Nothing but her pride.
It was enough. Fuck, it was everything.
He stared at her, loving her quiet strength, and that was when he lost control.
Fuck the assignment. Fuck playing it cool. Fuck the rules.
He shot to his feet, hauled her up and onto her own. His mouth descended on hers, too hard, too rough, but he couldn't stop it, and anyway, she didn't seem to mind. She moaned and melted in his arms, and that was when he picked her up, right off her feet.
Claire looked up at him, alarmed.
"Jack –"
No. No, she couldn't call him that name. Not now, not in this moment.

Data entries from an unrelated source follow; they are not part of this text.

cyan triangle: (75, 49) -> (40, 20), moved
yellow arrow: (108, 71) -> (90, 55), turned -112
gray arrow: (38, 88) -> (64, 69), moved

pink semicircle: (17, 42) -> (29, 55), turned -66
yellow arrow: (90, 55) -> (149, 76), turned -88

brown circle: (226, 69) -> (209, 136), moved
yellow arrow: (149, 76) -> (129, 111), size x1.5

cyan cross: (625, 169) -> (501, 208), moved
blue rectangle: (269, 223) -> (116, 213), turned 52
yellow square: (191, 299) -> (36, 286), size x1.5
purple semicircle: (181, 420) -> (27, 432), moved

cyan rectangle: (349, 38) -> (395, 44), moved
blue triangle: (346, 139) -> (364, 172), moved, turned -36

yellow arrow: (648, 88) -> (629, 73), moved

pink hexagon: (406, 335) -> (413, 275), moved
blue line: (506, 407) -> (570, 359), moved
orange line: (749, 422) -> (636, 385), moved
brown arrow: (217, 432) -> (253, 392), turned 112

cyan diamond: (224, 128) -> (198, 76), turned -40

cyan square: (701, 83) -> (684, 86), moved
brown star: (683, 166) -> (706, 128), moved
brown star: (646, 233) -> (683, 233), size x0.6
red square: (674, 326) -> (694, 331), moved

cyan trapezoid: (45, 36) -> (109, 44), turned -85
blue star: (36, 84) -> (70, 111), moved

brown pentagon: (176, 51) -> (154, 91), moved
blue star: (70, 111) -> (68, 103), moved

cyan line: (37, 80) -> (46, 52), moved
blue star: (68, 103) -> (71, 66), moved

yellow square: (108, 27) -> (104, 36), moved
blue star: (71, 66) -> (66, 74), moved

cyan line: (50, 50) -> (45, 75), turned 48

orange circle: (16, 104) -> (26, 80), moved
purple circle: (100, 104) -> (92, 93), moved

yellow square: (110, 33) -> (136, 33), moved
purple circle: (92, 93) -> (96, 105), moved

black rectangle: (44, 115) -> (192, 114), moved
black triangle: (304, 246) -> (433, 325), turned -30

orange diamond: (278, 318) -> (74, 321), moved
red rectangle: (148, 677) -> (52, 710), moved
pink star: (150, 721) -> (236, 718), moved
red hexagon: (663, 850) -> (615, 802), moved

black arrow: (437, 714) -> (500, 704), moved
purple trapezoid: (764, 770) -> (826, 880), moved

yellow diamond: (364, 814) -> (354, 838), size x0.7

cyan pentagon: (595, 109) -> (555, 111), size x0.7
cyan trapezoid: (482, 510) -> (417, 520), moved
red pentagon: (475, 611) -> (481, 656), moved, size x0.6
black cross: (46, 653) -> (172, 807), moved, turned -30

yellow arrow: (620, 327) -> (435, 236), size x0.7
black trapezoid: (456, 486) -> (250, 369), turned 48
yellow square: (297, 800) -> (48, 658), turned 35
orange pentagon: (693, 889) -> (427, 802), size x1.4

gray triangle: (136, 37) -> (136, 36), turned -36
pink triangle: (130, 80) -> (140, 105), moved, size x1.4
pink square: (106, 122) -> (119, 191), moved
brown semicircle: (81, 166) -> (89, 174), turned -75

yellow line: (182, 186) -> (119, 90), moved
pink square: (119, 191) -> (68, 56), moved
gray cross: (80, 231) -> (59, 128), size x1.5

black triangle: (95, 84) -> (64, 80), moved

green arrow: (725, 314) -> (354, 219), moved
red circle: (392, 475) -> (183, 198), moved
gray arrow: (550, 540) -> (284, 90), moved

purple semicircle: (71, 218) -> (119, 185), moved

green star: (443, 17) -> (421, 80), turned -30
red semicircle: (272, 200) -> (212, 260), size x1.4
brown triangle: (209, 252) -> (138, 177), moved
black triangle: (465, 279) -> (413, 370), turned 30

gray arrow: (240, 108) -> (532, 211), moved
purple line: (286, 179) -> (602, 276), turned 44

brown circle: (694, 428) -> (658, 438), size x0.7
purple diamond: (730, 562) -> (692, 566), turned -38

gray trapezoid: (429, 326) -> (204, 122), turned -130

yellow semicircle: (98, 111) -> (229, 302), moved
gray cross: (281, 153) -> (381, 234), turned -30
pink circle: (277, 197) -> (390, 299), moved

He carried her to the bedroom, tossed her onto the bed with no grace. She stared up at him, and he quickly leaned over her, took her mouth. She moaned again, longer and lower this time, and that was when he pulled back.
"Not one sound," he growled at her. "Not one word. Not one noise."
And for the love of Christ, don't call me 'Jack'.
"But..." she protested faintly.
"Not one word, kitten. I'm gonna take you, and you're gonna come without making a sound. Not one, or I stop."
Her mouth opened in shock, but she stayed silent. She shut her mouth, then bit her lip.
"Good girl," he said approvingly as he removed her glasses. "Now... take off your clothes."
She opened her mouth again, slammed it closed. Griff nodded.
"Ummm-hmmm. You're a fast learner, baby. I like that." He started to unbutton his dress shirt, and her beautiful eyes followed the movement down. "Now... get naked. Immediately."
She was hesitating, he still saw, and that was when he softened. "What's wrong, kitten? You don't want this? If you don't, it's OK. Say so." He gave her a self-depracating grin. "I was a bit neandertal, and I know it."
"That's not it," she said, not meeting his eyes.
"So what is it?"
Silence, except her not talking was now just about the last thing that Griff wanted.